WHAT THE EXERCISE ASKS - Scan the records below for the line with "96.63%到97.67%，南航虧損同比縮窄85.62%到" and the line with "恢復至疫情前水平，出入境旅客量大幅增長。上海". Repeat those two lines and every line between them exactly, and nothing else.

EXERCISE INPUTS -
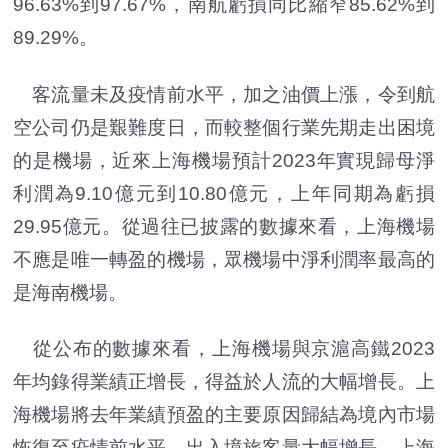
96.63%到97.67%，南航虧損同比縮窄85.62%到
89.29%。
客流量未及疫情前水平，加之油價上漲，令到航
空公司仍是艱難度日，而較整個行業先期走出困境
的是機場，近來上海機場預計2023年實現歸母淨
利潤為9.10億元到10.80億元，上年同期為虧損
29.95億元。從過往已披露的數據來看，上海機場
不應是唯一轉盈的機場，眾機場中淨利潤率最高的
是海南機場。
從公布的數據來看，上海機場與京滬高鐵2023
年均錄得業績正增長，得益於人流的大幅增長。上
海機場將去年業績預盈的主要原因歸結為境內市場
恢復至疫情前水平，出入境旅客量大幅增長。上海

---

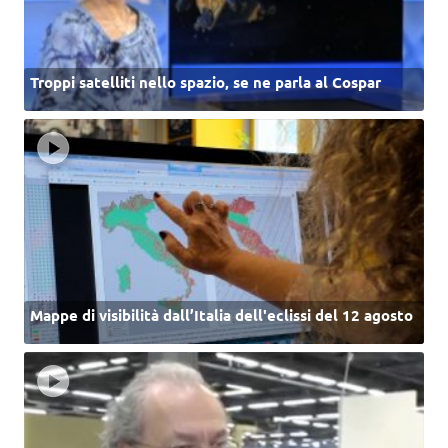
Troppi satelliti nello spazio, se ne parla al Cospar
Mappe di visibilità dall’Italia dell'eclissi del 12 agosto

--

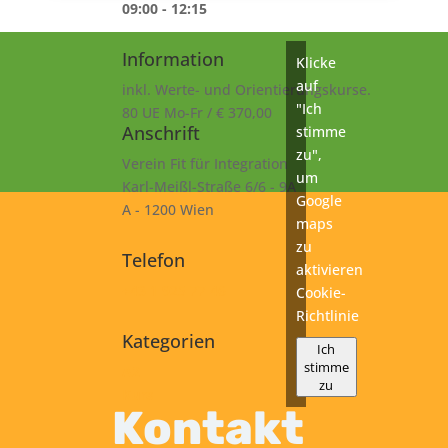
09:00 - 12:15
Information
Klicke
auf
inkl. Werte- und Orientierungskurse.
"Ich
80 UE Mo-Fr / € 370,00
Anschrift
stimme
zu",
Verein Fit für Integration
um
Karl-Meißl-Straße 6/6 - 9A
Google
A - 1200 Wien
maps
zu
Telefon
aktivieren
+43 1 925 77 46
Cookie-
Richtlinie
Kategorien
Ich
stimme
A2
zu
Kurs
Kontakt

SOLUTION FOR THIS PROBLEM -
96.63%到97.67%，南航虧損同比縮窄85.62%到
89.29%。
客流量未及疫情前水平，加之油價上漲，令到航
空公司仍是艱難度日，而較整個行業先期走出困境
的是機場，近來上海機場預計2023年實現歸母淨
利潤為9.10億元到10.80億元，上年同期為虧損
29.95億元。從過往已披露的數據來看，上海機場
不應是唯一轉盈的機場，眾機場中淨利潤率最高的
是海南機場。
從公布的數據來看，上海機場與京滬高鐵2023
年均錄得業績正增長，得益於人流的大幅增長。上
海機場將去年業績預盈的主要原因歸結為境內市場
恢復至疫情前水平，出入境旅客量大幅增長。上海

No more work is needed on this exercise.